Top of Extracted material

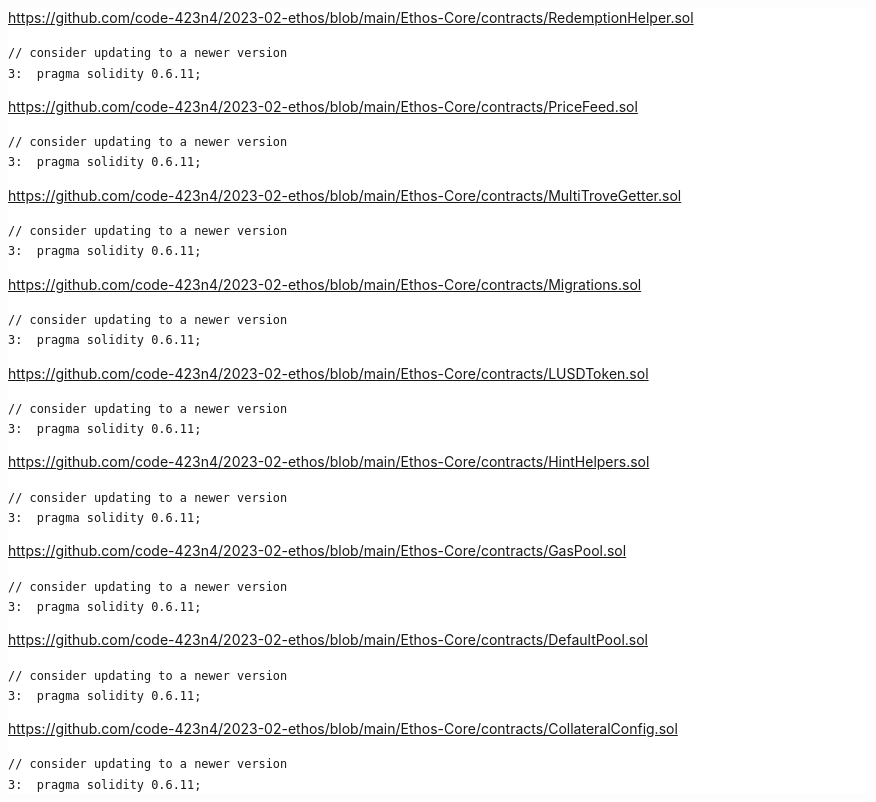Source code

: https://github.com/code-423n4/2023-02-ethos/blob/main/Ethos-Core/contracts/RedemptionHelper.sol

```solidity
// consider updating to a newer version
3:  pragma solidity 0.6.11;
```

https://github.com/code-423n4/2023-02-ethos/blob/main/Ethos-Core/contracts/PriceFeed.sol

```solidity
// consider updating to a newer version
3:  pragma solidity 0.6.11;
```

https://github.com/code-423n4/2023-02-ethos/blob/main/Ethos-Core/contracts/MultiTroveGetter.sol

```solidity
// consider updating to a newer version
3:  pragma solidity 0.6.11;
```

https://github.com/code-423n4/2023-02-ethos/blob/main/Ethos-Core/contracts/Migrations.sol

```solidity
// consider updating to a newer version
3:  pragma solidity 0.6.11;
```

https://github.com/code-423n4/2023-02-ethos/blob/main/Ethos-Core/contracts/LUSDToken.sol

```solidity
// consider updating to a newer version
3:  pragma solidity 0.6.11;
```

https://github.com/code-423n4/2023-02-ethos/blob/main/Ethos-Core/contracts/HintHelpers.sol

```solidity
// consider updating to a newer version
3:  pragma solidity 0.6.11;
```

https://github.com/code-423n4/2023-02-ethos/blob/main/Ethos-Core/contracts/GasPool.sol

```solidity
// consider updating to a newer version
3:  pragma solidity 0.6.11;
```

https://github.com/code-423n4/2023-02-ethos/blob/main/Ethos-Core/contracts/DefaultPool.sol

```solidity
// consider updating to a newer version
3:  pragma solidity 0.6.11;
```

https://github.com/code-423n4/2023-02-ethos/blob/main/Ethos-Core/contracts/CollateralConfig.sol

```solidity
// consider updating to a newer version
3:  pragma solidity 0.6.11;
```
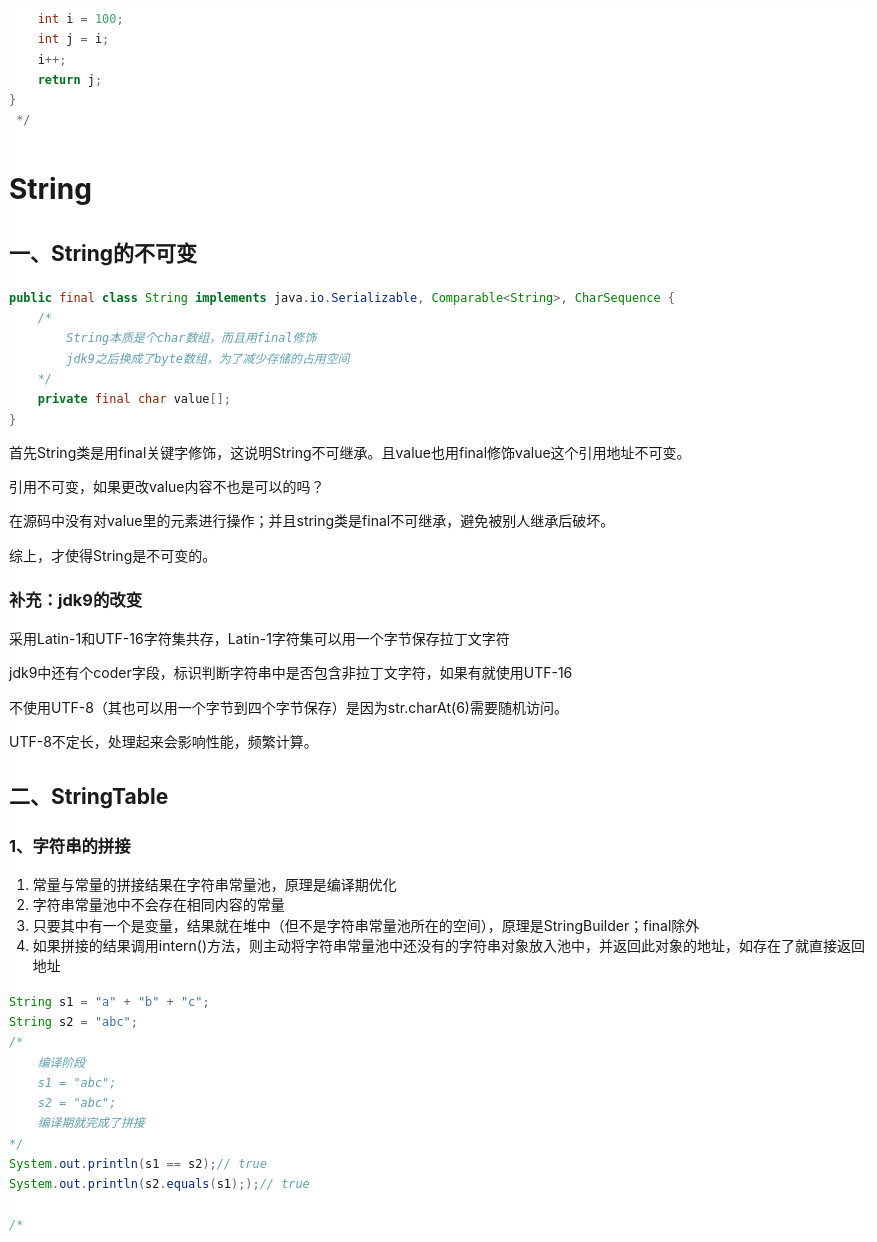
 ```java
    int i = 100;
    int j = i;
    i++;
    return j;
}
 */

```





# String

## 一、String的不可变

```java
public final class String implements java.io.Serializable, Comparable<String>, CharSequence {
    /* 
    	String本质是个char数组，而且用final修饰 
    	jdk9之后换成了byte数组，为了减少存储的占用空间
    */
    private final char value[];
}
```

首先String类是用final关键字修饰，这说明String不可继承。且value也用final修饰value这个引用地址不可变。

引用不可变，如果更改value内容不也是可以的吗？

在源码中没有对value里的元素进行操作；并且string类是final不可继承，避免被别人继承后破坏。

综上，才使得String是不可变的。

### 补充：jdk9的改变

采用Latin-1和UTF-16字符集共存，Latin-1字符集可以用一个字节保存拉丁文字符

jdk9中还有个coder字段，标识判断字符串中是否包含非拉丁文字符，如果有就使用UTF-16

不使用UTF-8（其也可以用一个字节到四个字节保存）是因为str.charAt(6)需要随机访问。

UTF-8不定长，处理起来会影响性能，频繁计算。

## 二、StringTable

### 1、字符串的拼接

1. 常量与常量的拼接结果在字符串常量池，原理是编译期优化
2. 字符串常量池中不会存在相同内容的常量
3. 只要其中有一个是变量，结果就在堆中（但不是字符串常量池所在的空间），原理是StringBuilder；final除外
4. 如果拼接的结果调用intern()方法，则主动将字符串常量池中还没有的字符串对象放入池中，并返回此对象的地址，如存在了就直接返回地址

```java
String s1 = "a" + "b" + "c";
String s2 = "abc";
/*
	编译阶段
	s1 = "abc";
	s2 = "abc";
	编译期就完成了拼接
*/
System.out.println(s1 == s2);// true
System.out.println(s2.equals(s1););// true

/*
```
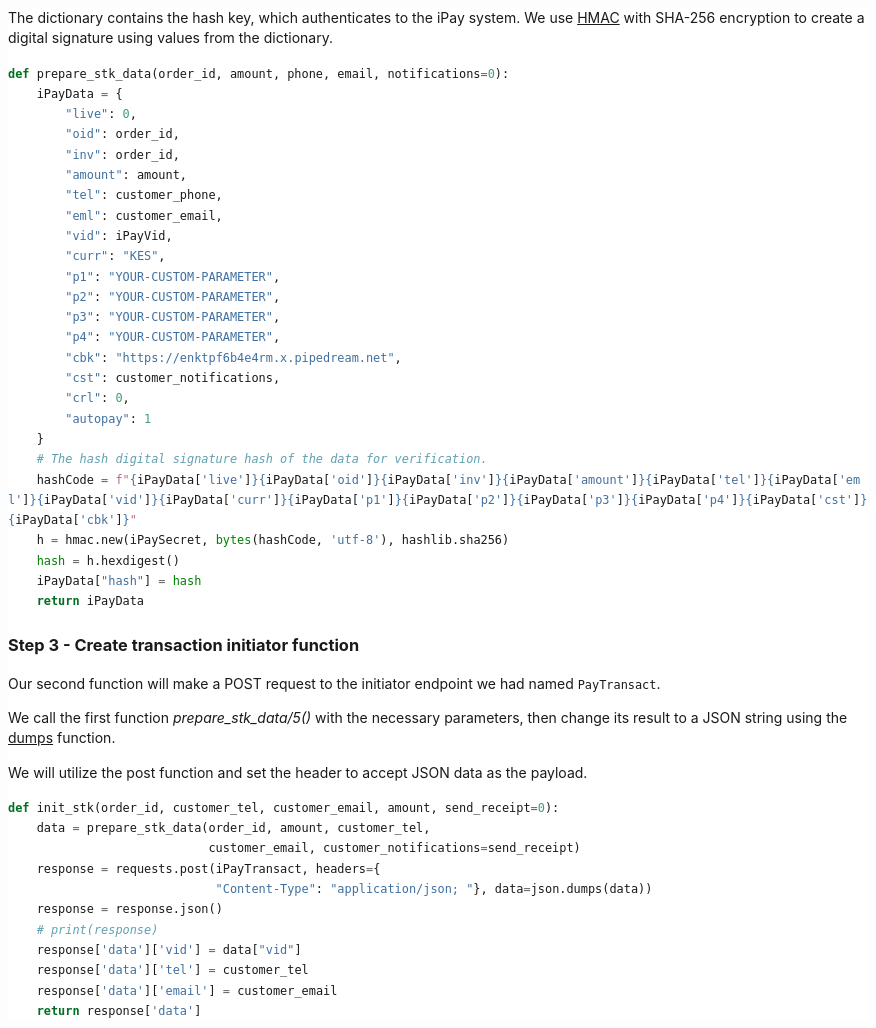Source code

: The dictionary contains the hash key, which authenticates to the iPay system. We use [HMAC](https://en.wikipedia.org/wiki/HMAC) with SHA-256 encryption to create a digital signature using values from the dictionary.

```python
def prepare_stk_data(order_id, amount, phone, email, notifications=0):
    iPayData = {
        "live": 0,
        "oid": order_id,
        "inv": order_id,
        "amount": amount,
        "tel": customer_phone,
        "eml": customer_email,
        "vid": iPayVid,
        "curr": "KES",
        "p1": "YOUR-CUSTOM-PARAMETER",
        "p2": "YOUR-CUSTOM-PARAMETER",
        "p3": "YOUR-CUSTOM-PARAMETER",
        "p4": "YOUR-CUSTOM-PARAMETER",
        "cbk": "https://enktpf6b4e4rm.x.pipedream.net",
        "cst": customer_notifications,
        "crl": 0,
        "autopay": 1
    }
    # The hash digital signature hash of the data for verification.
    hashCode = f"{iPayData['live']}{iPayData['oid']}{iPayData['inv']}{iPayData['amount']}{iPayData['tel']}{iPayData['eml']}{iPayData['vid']}{iPayData['curr']}{iPayData['p1']}{iPayData['p2']}{iPayData['p3']}{iPayData['p4']}{iPayData['cst']}{iPayData['cbk']}"
    h = hmac.new(iPaySecret, bytes(hashCode, 'utf-8'), hashlib.sha256)
    hash = h.hexdigest()
    iPayData["hash"] = hash
    return iPayData
```

### Step 3 - Create transaction initiator function
Our second function will make a POST request to the initiator endpoint we had named `PayTransact`. 

We call the first function *prepare_stk_data/5()* with the necessary parameters, then change its result to a JSON string using the [dumps](https://docs.python.org/3/library/json.html#json.dump) function. 

We will utilize the post function and set the header to accept JSON data as the payload.

```python
def init_stk(order_id, customer_tel, customer_email, amount, send_receipt=0):
    data = prepare_stk_data(order_id, amount, customer_tel,
                            customer_email, customer_notifications=send_receipt)
    response = requests.post(iPayTransact, headers={
                             "Content-Type": "application/json; "}, data=json.dumps(data))
    response = response.json()
    # print(response)
    response['data']['vid'] = data["vid"]
    response['data']['tel'] = customer_tel
    response['data']['email'] = customer_email
    return response['data']
```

Bottom of Extracted material

Prompt: What you output must match the data exactly, apart from the pictures, which are left out.

Worked solution:
Source code

: https://github.com/code-423n4/2023-02-ethos/blob/main/Ethos-Core/contracts/RedemptionHelper.sol

```solidity
// consider updating to a newer version
3:  pragma solidity 0.6.11;
```

https://github.com/code-423n4/2023-02-ethos/blob/main/Ethos-Core/contracts/PriceFeed.sol

```solidity
// consider updating to a newer version
3:  pragma solidity 0.6.11;
```

https://github.com/code-423n4/2023-02-ethos/blob/main/Ethos-Core/contracts/MultiTroveGetter.sol

```solidity
// consider updating to a newer version
3:  pragma solidity 0.6.11;
```

https://github.com/code-423n4/2023-02-ethos/blob/main/Ethos-Core/contracts/Migrations.sol

```solidity
// consider updating to a newer version
3:  pragma solidity 0.6.11;
```

https://github.com/code-423n4/2023-02-ethos/blob/main/Ethos-Core/contracts/LUSDToken.sol

```solidity
// consider updating to a newer version
3:  pragma solidity 0.6.11;
```

https://github.com/code-423n4/2023-02-ethos/blob/main/Ethos-Core/contracts/HintHelpers.sol

```solidity
// consider updating to a newer version
3:  pragma solidity 0.6.11;
```

https://github.com/code-423n4/2023-02-ethos/blob/main/Ethos-Core/contracts/GasPool.sol

```solidity
// consider updating to a newer version
3:  pragma solidity 0.6.11;
```

https://github.com/code-423n4/2023-02-ethos/blob/main/Ethos-Core/contracts/DefaultPool.sol

```solidity
// consider updating to a newer version
3:  pragma solidity 0.6.11;
```

https://github.com/code-423n4/2023-02-ethos/blob/main/Ethos-Core/contracts/CollateralConfig.sol

```solidity
// consider updating to a newer version
3:  pragma solidity 0.6.11;
```
 ```java
    int i = 100;
    int j = i;
    i++;
    return j;
}
 */

```





# String

## 一、String的不可变

```java
public final class String implements java.io.Serializable, Comparable<String>, CharSequence {
    /* 
    	String本质是个char数组，而且用final修饰 
    	jdk9之后换成了byte数组，为了减少存储的占用空间
    */
    private final char value[];
}
```

首先String类是用final关键字修饰，这说明String不可继承。且value也用final修饰value这个引用地址不可变。

引用不可变，如果更改value内容不也是可以的吗？

在源码中没有对value里的元素进行操作；并且string类是final不可继承，避免被别人继承后破坏。

综上，才使得String是不可变的。

### 补充：jdk9的改变

采用Latin-1和UTF-16字符集共存，Latin-1字符集可以用一个字节保存拉丁文字符

jdk9中还有个coder字段，标识判断字符串中是否包含非拉丁文字符，如果有就使用UTF-16

不使用UTF-8（其也可以用一个字节到四个字节保存）是因为str.charAt(6)需要随机访问。

UTF-8不定长，处理起来会影响性能，频繁计算。

## 二、StringTable

### 1、字符串的拼接

1. 常量与常量的拼接结果在字符串常量池，原理是编译期优化
2. 字符串常量池中不会存在相同内容的常量
3. 只要其中有一个是变量，结果就在堆中（但不是字符串常量池所在的空间），原理是StringBuilder；final除外
4. 如果拼接的结果调用intern()方法，则主动将字符串常量池中还没有的字符串对象放入池中，并返回此对象的地址，如存在了就直接返回地址

```java
String s1 = "a" + "b" + "c";
String s2 = "abc";
/*
	编译阶段
	s1 = "abc";
	s2 = "abc";
	编译期就完成了拼接
*/
System.out.println(s1 == s2);// true
System.out.println(s2.equals(s1););// true

/*
```
Source code

: The dictionary contains the hash key, which authenticates to the iPay system. We use [HMAC](https://en.wikipedia.org/wiki/HMAC) with SHA-256 encryption to create a digital signature using values from the dictionary.

```python
def prepare_stk_data(order_id, amount, phone, email, notifications=0):
    iPayData = {
        "live": 0,
        "oid": order_id,
        "inv": order_id,
        "amount": amount,
        "tel": customer_phone,
        "eml": customer_email,
        "vid": iPayVid,
        "curr": "KES",
        "p1": "YOUR-CUSTOM-PARAMETER",
        "p2": "YOUR-CUSTOM-PARAMETER",
        "p3": "YOUR-CUSTOM-PARAMETER",
        "p4": "YOUR-CUSTOM-PARAMETER",
        "cbk": "https://enktpf6b4e4rm.x.pipedream.net",
        "cst": customer_notifications,
        "crl": 0,
        "autopay": 1
    }
    # The hash digital signature hash of the data for verification.
    hashCode = f"{iPayData['live']}{iPayData['oid']}{iPayData['inv']}{iPayData['amount']}{iPayData['tel']}{iPayData['eml']}{iPayData['vid']}{iPayData['curr']}{iPayData['p1']}{iPayData['p2']}{iPayData['p3']}{iPayData['p4']}{iPayData['cst']}{iPayData['cbk']}"
    h = hmac.new(iPaySecret, bytes(hashCode, 'utf-8'), hashlib.sha256)
    hash = h.hexdigest()
    iPayData["hash"] = hash
    return iPayData
```

### Step 3 - Create transaction initiator function
Our second function will make a POST request to the initiator endpoint we had named `PayTransact`. 

We call the first function *prepare_stk_data/5()* with the necessary parameters, then change its result to a JSON string using the [dumps](https://docs.python.org/3/library/json.html#json.dump) function. 

We will utilize the post function and set the header to accept JSON data as the payload.

```python
def init_stk(order_id, customer_tel, customer_email, amount, send_receipt=0):
    data = prepare_stk_data(order_id, amount, customer_tel,
                            customer_email, customer_notifications=send_receipt)
    response = requests.post(iPayTransact, headers={
                             "Content-Type": "application/json; "}, data=json.dumps(data))
    response = response.json()
    # print(response)
    response['data']['vid'] = data["vid"]
    response['data']['tel'] = customer_tel
    response['data']['email'] = customer_email
    return response['data']
```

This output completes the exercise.